**Trecho fornecido:**
Esta cena já nos faz tirar algumas conclusões sobre tal futuro e o mercado de robôs: eles claramente são projetados não apenas para servir como ajudantes nas casas, empresas e indústrias (ao longo do filme vemos estes humanoides trabalhando em toda parte, de atendentes de bar até cirurgiões), mas também para fins afetivos e eróticos.
Ora, se o Nick enfiou o "dick" na robô, é porque ela tinha uma simulação de órgão genital. Em certa cena ela aparece seminua (mostrando que a Megan Fox está em ótima forma, convenhamos), e fica claro que ela foi projetada para ter uma aparência atraente e sedutora. Além disso seu comportamento também foi projetado para tal, pois ela frequentemente se oferece para o Nick.
A robô é projetada para buscar sempre o bem estar do usuário, então esta lógica adotada pela máquina acaba levando-a a uma atitude hedonista, visando o prazer como um fim em si mesmo e ignorando as demais nuances da existência humana.
Por exemplo, embora seja verdade que o sexo trouxe prazer e reduziu o stress de Nick, isto envolvia trair sua esposa, o que em consequência causaria culpa e crise ao casamento, desestabilizando toda a família. O prazer imediato trouxe consequências posteriores. Isto a máquina não soube calcular.

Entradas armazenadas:
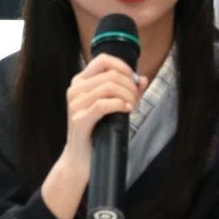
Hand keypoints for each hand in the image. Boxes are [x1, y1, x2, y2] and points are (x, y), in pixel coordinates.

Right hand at [62, 54, 145, 171]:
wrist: (80, 158)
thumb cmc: (96, 131)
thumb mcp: (111, 107)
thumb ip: (126, 91)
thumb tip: (143, 79)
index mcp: (80, 82)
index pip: (102, 60)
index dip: (123, 66)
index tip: (134, 80)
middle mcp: (75, 89)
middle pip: (110, 75)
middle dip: (130, 86)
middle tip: (136, 100)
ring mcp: (75, 104)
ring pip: (109, 87)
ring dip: (128, 96)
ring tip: (133, 107)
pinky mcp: (79, 119)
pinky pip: (103, 104)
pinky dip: (120, 105)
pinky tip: (127, 110)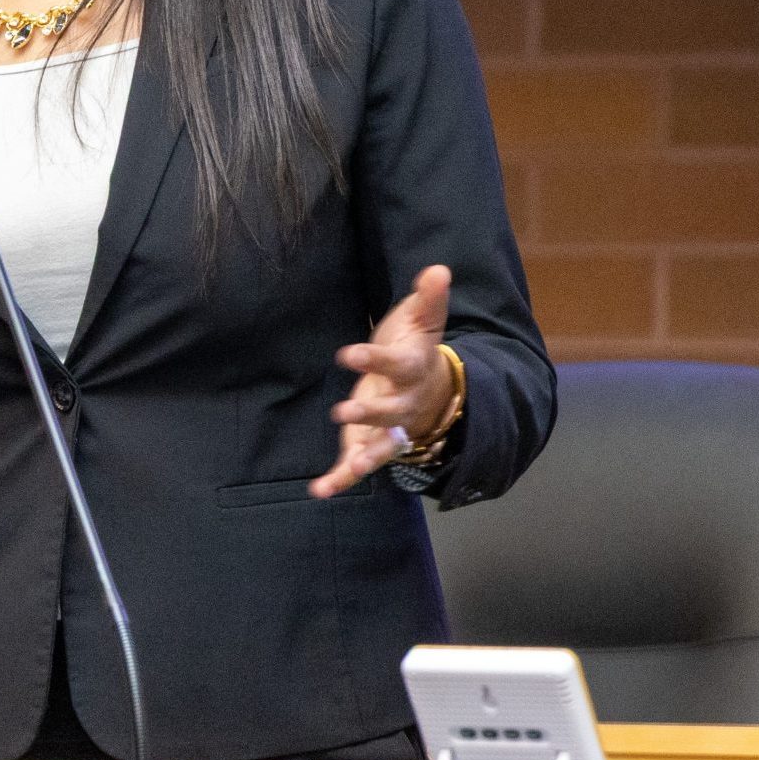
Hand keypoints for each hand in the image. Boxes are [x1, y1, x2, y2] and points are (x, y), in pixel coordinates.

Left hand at [309, 264, 452, 499]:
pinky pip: (359, 465)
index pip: (394, 364)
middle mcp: (403, 404)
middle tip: (344, 410)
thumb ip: (429, 298)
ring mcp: (389, 429)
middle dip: (369, 412)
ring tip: (346, 470)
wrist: (434, 391)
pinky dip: (342, 479)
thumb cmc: (418, 349)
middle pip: (389, 413)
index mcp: (411, 370)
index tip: (348, 353)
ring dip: (363, 457)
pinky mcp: (372, 444)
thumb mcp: (424, 320)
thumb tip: (438, 269)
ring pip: (380, 447)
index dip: (373, 359)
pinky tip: (320, 491)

**Tarefas:**
A - No trecho sobre o filme de robôs, o que a robô é projetada para buscar sempre?
B - Dê seguimento ao trecho sobre o filme de robôs a partir da última frase.
As linhas não têm papel algum aqui.

**Respostas dos exercícios:**
A - O bem-estar do usuário.

B -
O fato é que a simples convivência tem um forte efeito nos sentimentos humanos. Mesmo sendo uma robô, Alice logo se tornou querida pela filha de Nick e o próprio Nick ficou com mixed feelings, sentindo atração por ela, mesmo que continue considerando-a uma máquina.
Aliás, quando Maggie descobre o que rolou, ela fica obviamente ofendida, mas Nick tenta usar a desculpa esfarrapada de que Alice é só um robô e fazer sexo com ela não seria diferente de usar um vibrador. "Mas ela tem um rosto", Maggie rebate.
Este tipo de questão vai gerar uma eterna discussão num futuro próximo. Sexo com robô é traição ou pode ser comparado a uma masturbação solitária com auxílio de um brinquedo sexual? Onde está o limite da traição? Se um marido está na seca e resolve se masturbar sozinho, é traição? E se ele usar um brinquedo sexual? E se usar uma boneca inflável? E se essa boneca for mais complexa e capaz de falar e interagir? Bom, a esta altura, creio que muitos casais já estariam em crise, pois se a boneca interage, se conversa, já começa a se desenrolar uma relação afetiva.
Mas se a traição só acontece quando há um laço afetivo, então um marido pode argumentar que sair com prostitutas não é traição, já que é apenas sexo casual e sem qualquer afeto envolvido. Ou esta é a desculpa que ele pode arranjar, pois querendo ou não, um laço afetivo, ainda que momentâneo deve acontecer com a prostituta.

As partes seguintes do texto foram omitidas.